Rubem Alves, na minha opinião, um dos maiores pensadores brasileiros, escreveu um conto chamado Ostra Feliz não Faz Pérola, no qual explora como o sofrimento pode ser um catalisador em nossas vidas. Por meio da metáfora da ostra, que transforma um grão de areia inconveniente em uma pérola, o autor nos convida a refletir sobre o papel das adversidades na construção de quem somos: aquilo que era um elemento intruso e incômodo, para a ostra, se transforma em algo de valor inestimável.
Já adianto que não farei apologia ao sofrimento, ao contrário, não vou romantizar a dor, quero apenas defender que o sofrimento nunca é algo que desejamos, mas que ele pode ser um fator de transformação em nossas vidas. Muitas vezes, na dor, quando nos recolhemos para dentro de nós, é que temos as melhores oportunidades de aprender mais sobre aquilo que somos e o que nos é essencial. Talvez, por isso, precisemos nos reconciliar com nosso sofrimento, perdoando os imperdoáveis, vendo neles duros mestres, mas portadores de grandes lições.
E o caminho para isso pode ser abraçarmos as dores, ressignificarmos o passado e compreendermos que só somos quem somos hoje em razão de todas as coisas boas e ruins que nos aconteceram. Se temos orgulho de quem somos, portanto, devemos creditar parte disto ao sofrimento que determinadas pessoas ou situações nos causaram e que nos tornaram mais fortes, mais corajosos ou simplesmente, mais capazes de compreender o mundo que nos circunda.
Não é incomum que, ao analisarmos retrospectivamente nossas dores, nos fixemos apenas naquilo que doeu, deixando de lado o aprendizado, como se fosse vergonhoso levar joias do sofrimento. Pensado desse modo, o passado é apenas fonte de dor, mas, se concebido como a prova da nossa capacidade de superação, provavelmente chegaremos à conclusão de que somos também resultado das nossas experiências dolorosas, por piores que elas tenham sido.
Aceitar isso não é tarefa fácil, pois precisaremos voltar às memórias dolorosas e nos questionarmos sobre cada uma das lições que elas nos trouxeram, e como nos auxiliaram a nos tornarmos pessoas melhores. É muito provável que cheguemos à conclusão de que foram exatamente aquelas experiências dolorosas as que mais nos ensinaram e, nesse sentido, é provável que até sejamos gratos a elas.
Se pensarmos nas ostras, que viram pérolas em razão do atrito com algum elemento externo, voltaremos ao nosso passado com contida alegria, pois o elemento externo – a dor - machuca, mas também extrai de nós o melhor que podemos ser. Assim, o passado deixa de ser apenas um lugar de tristeza e arrependimento, para se transformar também em um local de aprendizado. Alcançada essa compreensão, dor e tristeza são percebidos - como de fato o são - partes da vida, cada uma com suas lições.

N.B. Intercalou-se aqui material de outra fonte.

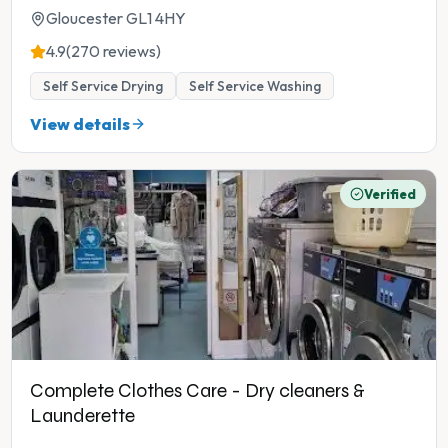
Gloucester GL1 4HY
4.9
(270 reviews)
Self Service Drying
Self Service Washing
View details
Verified
Complete Clothes Care - Dry cleaners &
Launderette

De alguma maneira, nossas sociedades modernas instagramáveis criaram um modelo de felicidade que está diretamente relacionado à ausência de dificuldade, como se houvesse alguém que de fato pudesse existir assim. Somos inundados cotidianamente com conteúdo retratando vidas e famílias perfeitas, o que na prática é irreal, mas, de algum modo, internalizamos. Nunca somos lembrados sobre as lições que a dor pode nos ensinar, ela é propositalmente ignorada, pois, como sabemos, a maioria de nós não é um bom consumidor quando triste.
Talvez, a resposta seja a de que a felicidade possível se relacione com a habilidade de ressignificar o passado doloroso, reconhecendo nele a contribuição para que nos tornássemos a pessoa que somos hoje. Se conseguirmos, passaremos a ser gratos por cada incômodo, pois foram o combustível da nossa transformação. Assim elaborado, ao invés de lamentar as dores, as assumimos como parte da história que nos trouxe até aqui.